Because the above-listed services are not all-inclusive and because permitted services can expand in scope so as to create independence issues, Sarbanes Oxley mandated that the audit committee pre-approve permitted services. The audit committee should be comfortable that the company has in place policies and procedures that ensure that all audit and non-audit services get to the committee for pre-approval. Those policies should provide the committee with enough detail of proposed engagements and fees to understand the nature and scope, analyze any potential independence risks, and put in place mechanisms to guard against scope creep. Moreover, services subject to general pre-approval must be specifically defined because categorical approvals will not suffice in the SEC staff’s view.
Given the limited number of public company audit firms and the requirement that any new auditor have been independent during a period before their engagement, listing company standards require audit committees to pre-approve all audit, review and attest services regardless of whether the firm performing the services is the company’s principal auditor. In that regard, it is a good practice to maintain at least one potential audit firm that provides no services and has no relationships with the company, its management or directors.

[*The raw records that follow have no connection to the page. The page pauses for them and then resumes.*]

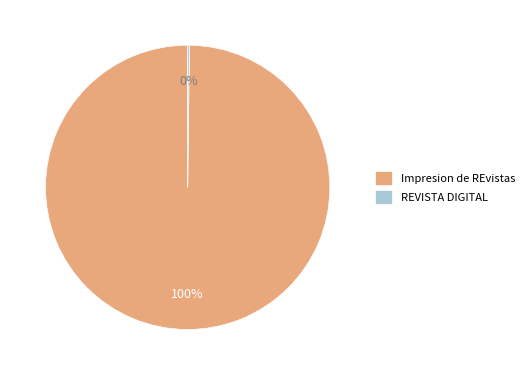

To the nearest percent, what portion does Impresion de REvistas represent?

100%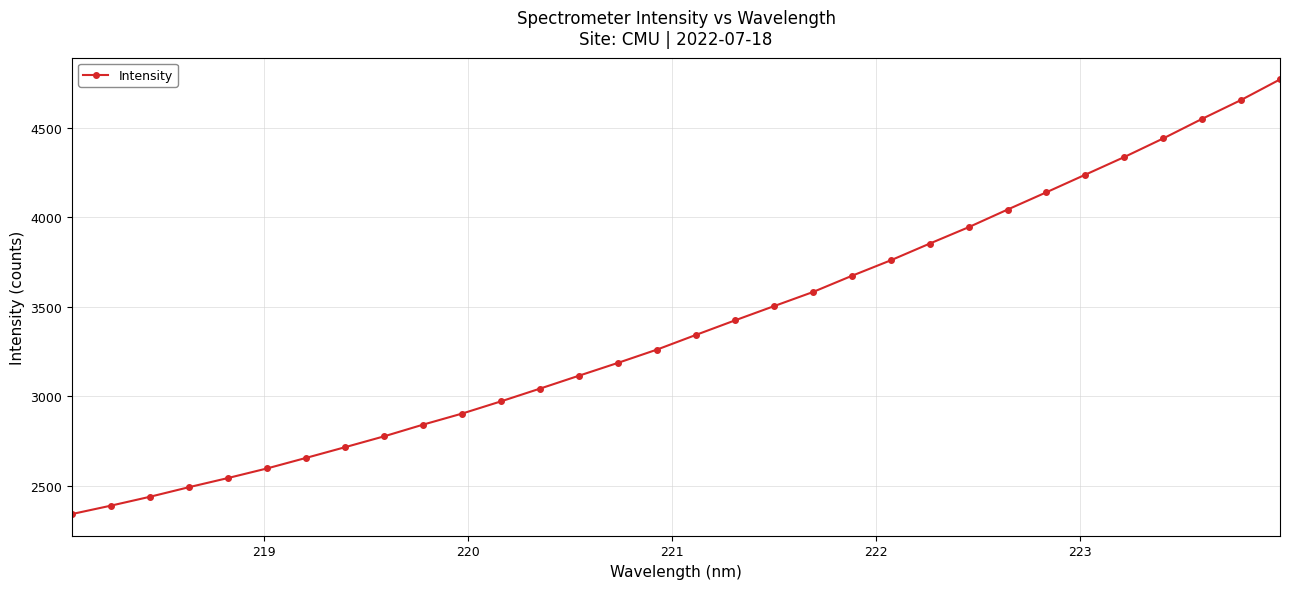

True or false: there are more than 2 points higher than both neighbors.

False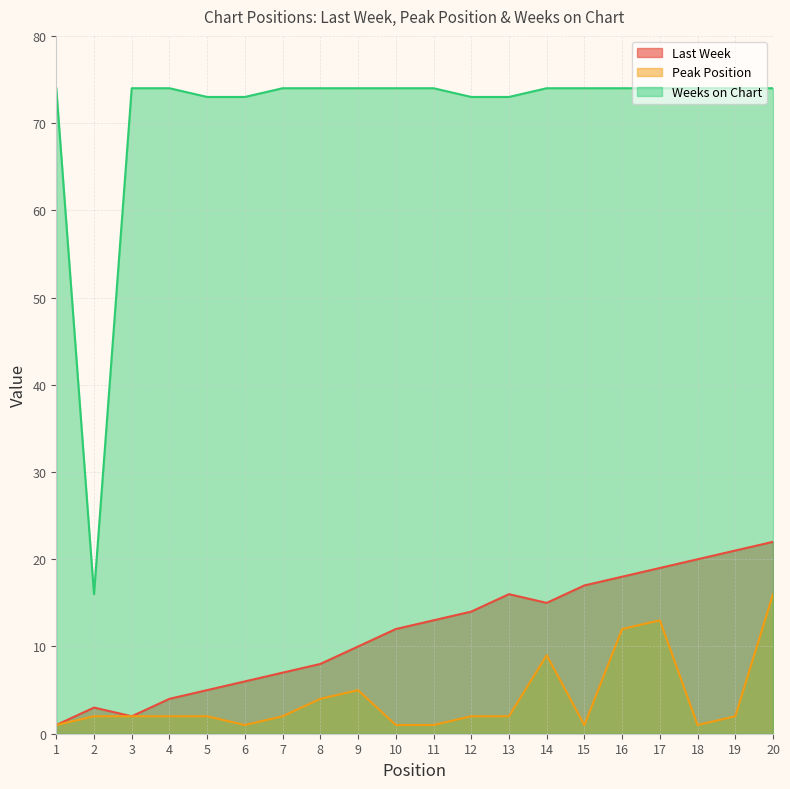

At which label is Last Week closest to 11?

9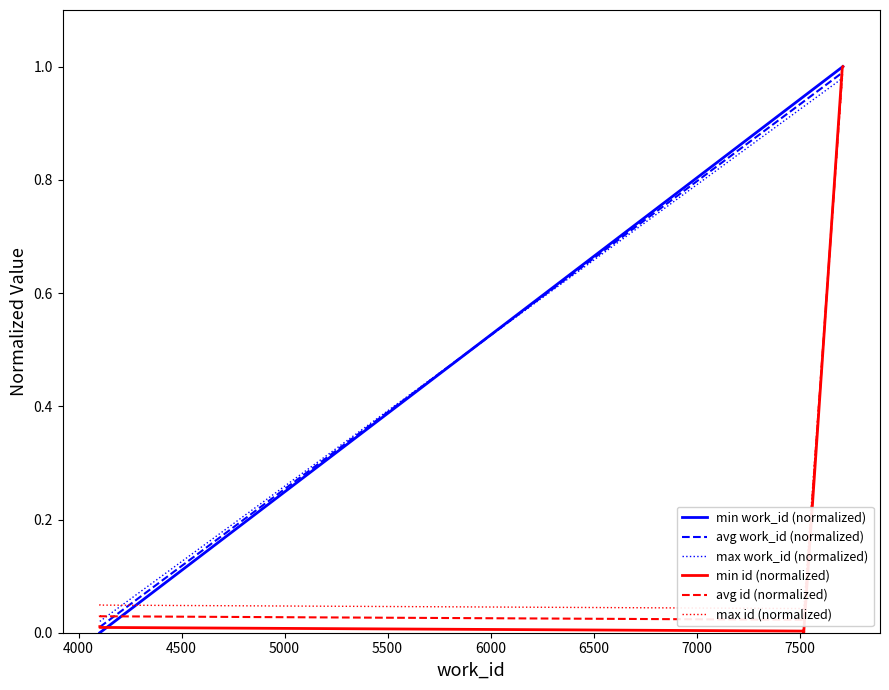

Is the value of avg id (normalized) at 5000 greater than the value of min work_id (normalized) at 5000?

No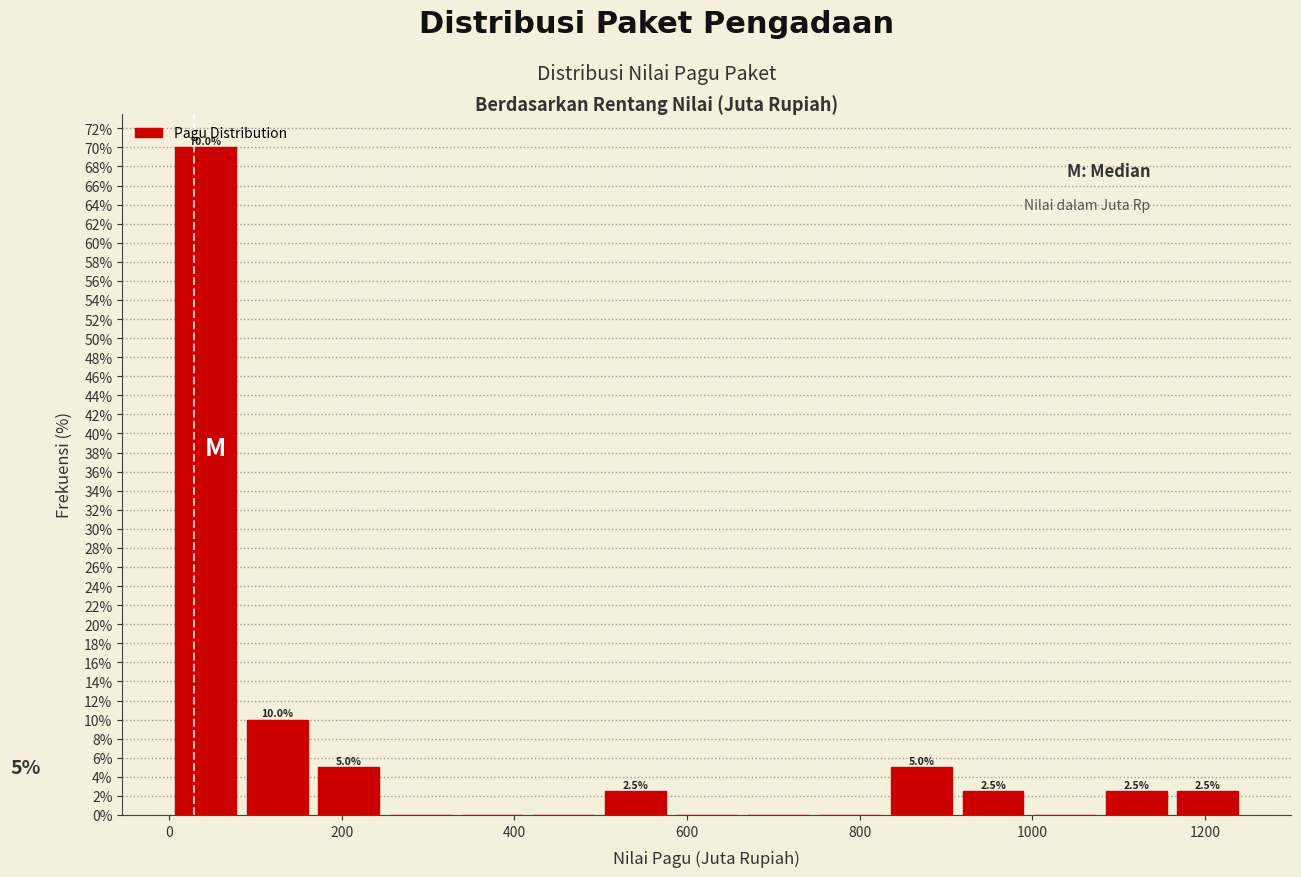

Which range on the x-axis has the tallest bar?

0 to 80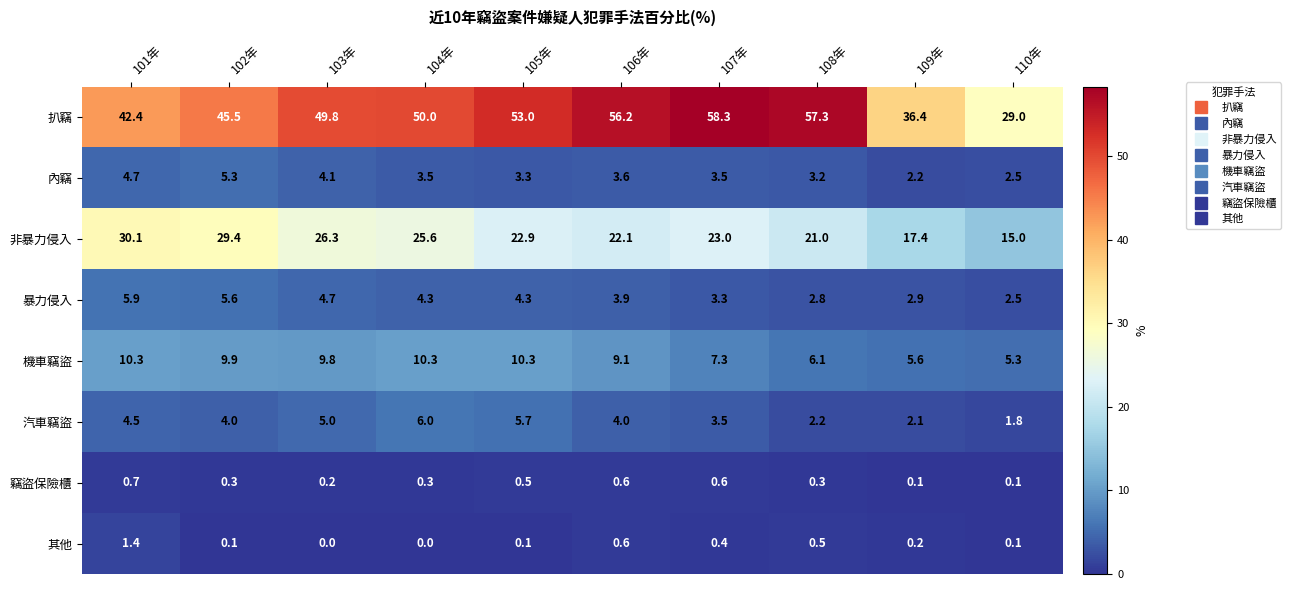

Count the number of data series in this chart.

8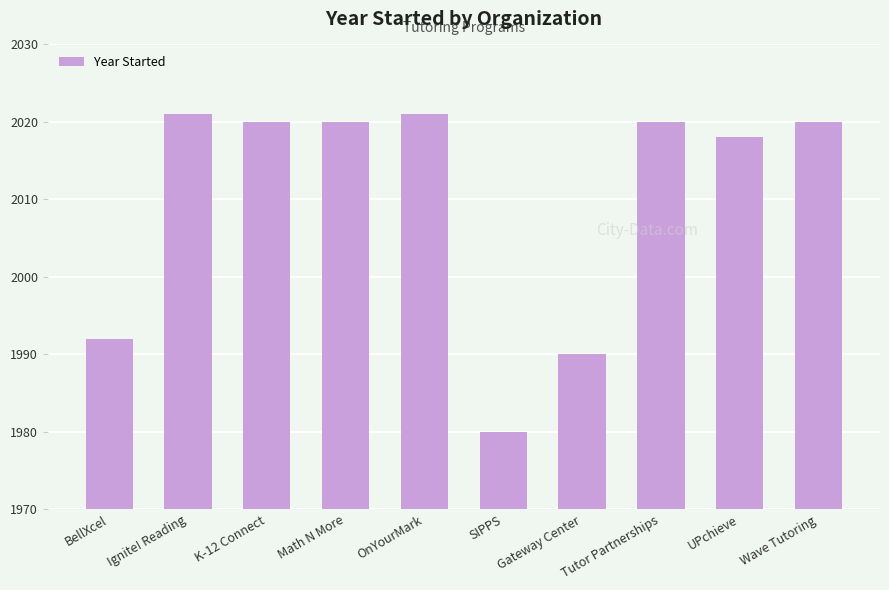

What is the ratio of the value at Ignite! Reading to the value at Wave Tutoring?

1.0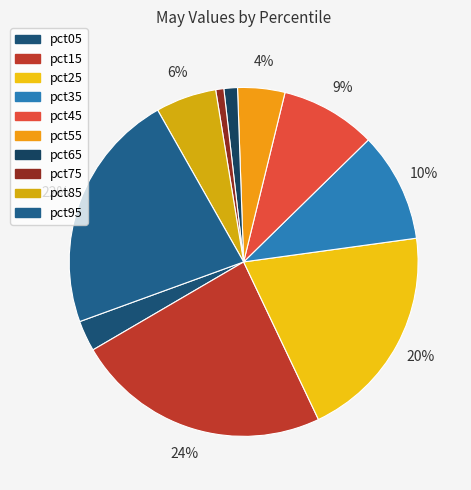

Count the number of slices in the pie.

10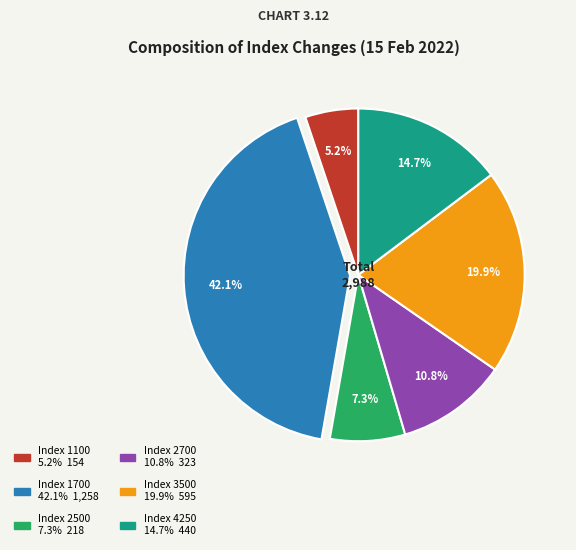

Is there any slice that represents more than half of the pie?

No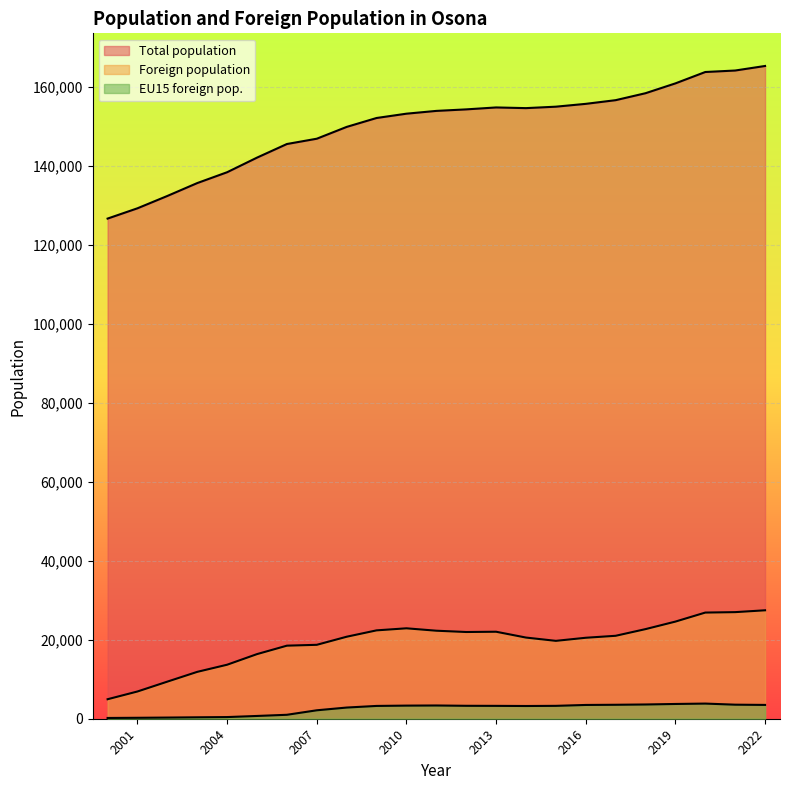

True or false: Total population and Foreign population cross at least once.

False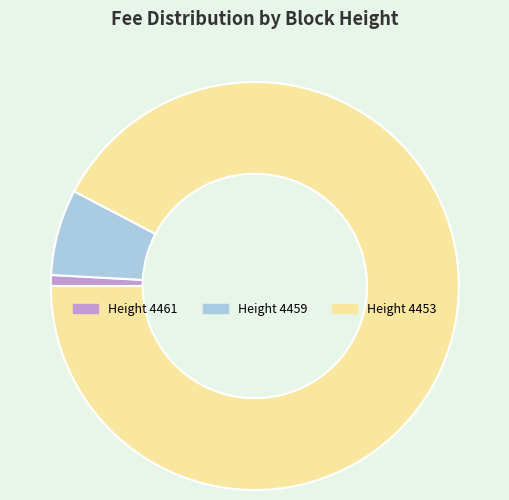

Combined, do Height 4453 and Height 4461 account for over 50%?

Yes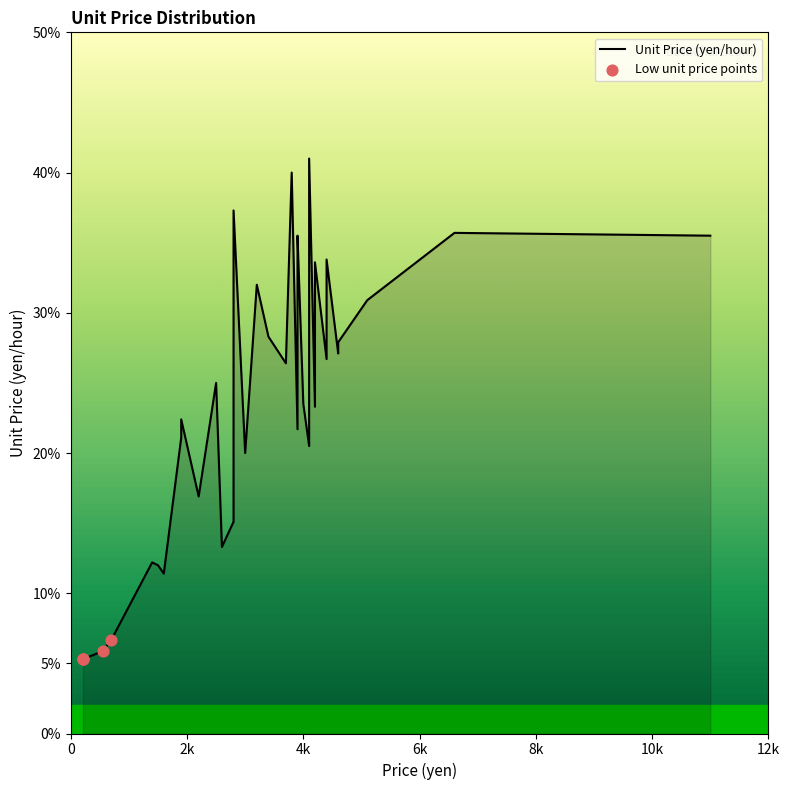

What is the ratio of the value at 27 to the value at 22?

2.4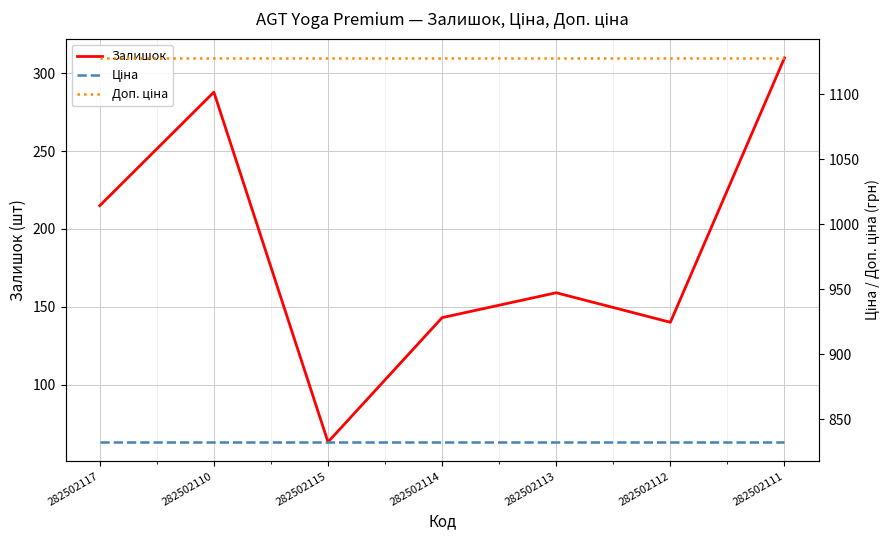

True or false: Ціна and Залишок intersect in this chart.

False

Audit committees must be able to spot independence issues as early as possible in order to avoid impairment. To do that, the audit committee must have a complete understanding of the services their auditor has provided and is providing, and a general understanding of the independence rules and the concerns that those rules seek to address. That fundamental understanding should be enough to flag issues that can then be raised with the company’s audit firm or with counsel.